Surgeons completely rebuild pelvis of cancer patient

A multi-disciplinary team of surgeons has completely rebuilt the pelvis of cancer patient.
Surgeons at the Ohio State University Comprehensive Cancer Center, Arthur G. James Cancer Hospital and Richard J. Solove Research Institute (OSUCCC - James) conducted the operation.
The surgeons removed the left leg, hip and pelvis of a cancer patient, and used the healthy, living bones from his amputated leg to completely rebuild the connection between his spine and remaining right pelvis to support a high-tech prosthetic leg.
Dr. Joel Mayerson, an orthopaedic oncologist collaborated with a surgical team that included Dr. Ehud Mendel, a spine neurosurgeon, and Dr. Michael Miller, a plastic surgeon, who specializes in reconstructive surgical oncology.
"This procedure itself is actually the first time it's ever been performed in the United States," Mayerson said.
The surgery is called an "En Bloc" procedure, which translated from French means "as a whole, or in mass," meaning that the surgeon must remove the entire tumour intact.
The surgical team removed the tumour and worked together to design a method to rebuild the patient's pelvis using titanium supports along with parts of the patient's leg - including bones, muscles, skin and blood vessels.

• REQUIRED WORK:
(a) Decide whether each statement agrees with the pelvis reconstruction article, answering yes or no and quoting the deciding words: (i) The surgeons removed the patient's right leg. (ii) Dr. Ehud Mendel is a spine neurosurgeon. (iii) An "En Bloc" procedure requires the surgeon to remove the tumour in pieces.
(b) Carry on the pelvis reconstruction article from the point where it stops.
The rows come from a separate source and are unrelated to the pelvis reconstruction article.

• MATERIAL SHOWN:
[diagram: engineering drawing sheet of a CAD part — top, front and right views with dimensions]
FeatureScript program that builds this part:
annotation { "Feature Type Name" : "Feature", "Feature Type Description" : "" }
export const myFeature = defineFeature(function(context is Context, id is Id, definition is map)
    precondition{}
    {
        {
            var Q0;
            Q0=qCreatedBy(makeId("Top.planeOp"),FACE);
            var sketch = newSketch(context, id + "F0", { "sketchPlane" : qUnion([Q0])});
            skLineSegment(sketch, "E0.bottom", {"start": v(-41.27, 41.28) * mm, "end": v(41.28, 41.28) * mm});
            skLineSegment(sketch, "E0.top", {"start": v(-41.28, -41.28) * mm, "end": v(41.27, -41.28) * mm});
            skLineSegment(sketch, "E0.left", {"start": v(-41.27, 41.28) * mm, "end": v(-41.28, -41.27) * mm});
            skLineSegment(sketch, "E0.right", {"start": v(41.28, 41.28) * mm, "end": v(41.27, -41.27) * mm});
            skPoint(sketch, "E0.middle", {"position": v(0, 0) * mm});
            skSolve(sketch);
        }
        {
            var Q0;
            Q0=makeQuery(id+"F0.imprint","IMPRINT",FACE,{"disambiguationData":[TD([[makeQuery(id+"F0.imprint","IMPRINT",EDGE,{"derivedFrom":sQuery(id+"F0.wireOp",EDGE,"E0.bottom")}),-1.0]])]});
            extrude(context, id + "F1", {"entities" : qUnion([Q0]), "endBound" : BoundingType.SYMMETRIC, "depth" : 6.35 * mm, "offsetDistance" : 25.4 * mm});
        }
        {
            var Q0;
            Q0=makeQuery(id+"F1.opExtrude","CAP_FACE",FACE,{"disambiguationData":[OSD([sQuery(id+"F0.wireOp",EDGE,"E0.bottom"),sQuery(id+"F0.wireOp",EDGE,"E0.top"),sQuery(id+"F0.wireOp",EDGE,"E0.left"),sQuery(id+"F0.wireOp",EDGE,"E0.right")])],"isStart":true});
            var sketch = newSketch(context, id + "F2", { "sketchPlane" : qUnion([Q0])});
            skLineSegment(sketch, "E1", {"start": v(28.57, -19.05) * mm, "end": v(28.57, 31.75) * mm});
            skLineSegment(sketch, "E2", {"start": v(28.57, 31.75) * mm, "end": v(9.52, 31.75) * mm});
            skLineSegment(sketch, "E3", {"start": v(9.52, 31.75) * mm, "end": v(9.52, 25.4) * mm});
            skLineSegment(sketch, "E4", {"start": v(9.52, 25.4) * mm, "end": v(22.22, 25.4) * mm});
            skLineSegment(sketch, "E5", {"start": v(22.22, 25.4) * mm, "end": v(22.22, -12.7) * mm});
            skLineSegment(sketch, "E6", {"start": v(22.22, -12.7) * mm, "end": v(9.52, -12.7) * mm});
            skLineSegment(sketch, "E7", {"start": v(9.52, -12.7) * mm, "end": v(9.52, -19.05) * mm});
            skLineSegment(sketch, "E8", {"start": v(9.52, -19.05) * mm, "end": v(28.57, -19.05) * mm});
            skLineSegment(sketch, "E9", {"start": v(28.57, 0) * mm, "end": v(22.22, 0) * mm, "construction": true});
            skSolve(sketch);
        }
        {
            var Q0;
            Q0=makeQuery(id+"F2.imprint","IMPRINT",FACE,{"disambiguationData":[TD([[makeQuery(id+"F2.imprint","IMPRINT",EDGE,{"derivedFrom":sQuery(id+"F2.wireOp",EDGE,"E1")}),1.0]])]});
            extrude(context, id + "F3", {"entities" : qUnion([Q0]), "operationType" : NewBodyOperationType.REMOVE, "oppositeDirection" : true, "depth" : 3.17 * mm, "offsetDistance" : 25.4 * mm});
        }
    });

• OUTPUTS IN ORDER:
(a)
(i) No: "removed the left leg, hip and pelvis of a cancer patient"
(ii) Yes: "Dr. Ehud Mendel, a spine neurosurgeon"
(iii) No: "the surgeon must remove the entire tumour intact"

(b)
"Removing the tumour required removing the leg, yet many of the tissues in the leg were healthy," Miller, interim chair of Ohio State University Medical Center's Department of Plastic Surgery, said.
"We wondered if it was possible to use the healthy parts of the patient's leg to reconstruct his pelvis," he stated.
The custom device that Mendel fashioned features two large rods and a couple of smaller rods fixed to the pelvis and spine with 14 screws to help provide support while the leg bones fused together.
The Ohio State surgery marked the first time that surgeons used living bone from the patient's amputated limb to reconstruct the pelvis in this fashion.
This allowed the bones to fuse together to create an intact pelvic ring strong enough to allow the patient to walk again on a prosthetic leg, according to Mayerson, director of the division of musculoskeletal oncology in the department of orthopaedics.
"Once you disrupt the pelvic ring to the extent done in this case, the stability of your spine connected to your pelvis is not nearly as good," Mayerson said.
"The surgical team came up with a way to reconstruct the patient's pelvic ring to provide solid support, so that he could be as active as possible," Mayerson added.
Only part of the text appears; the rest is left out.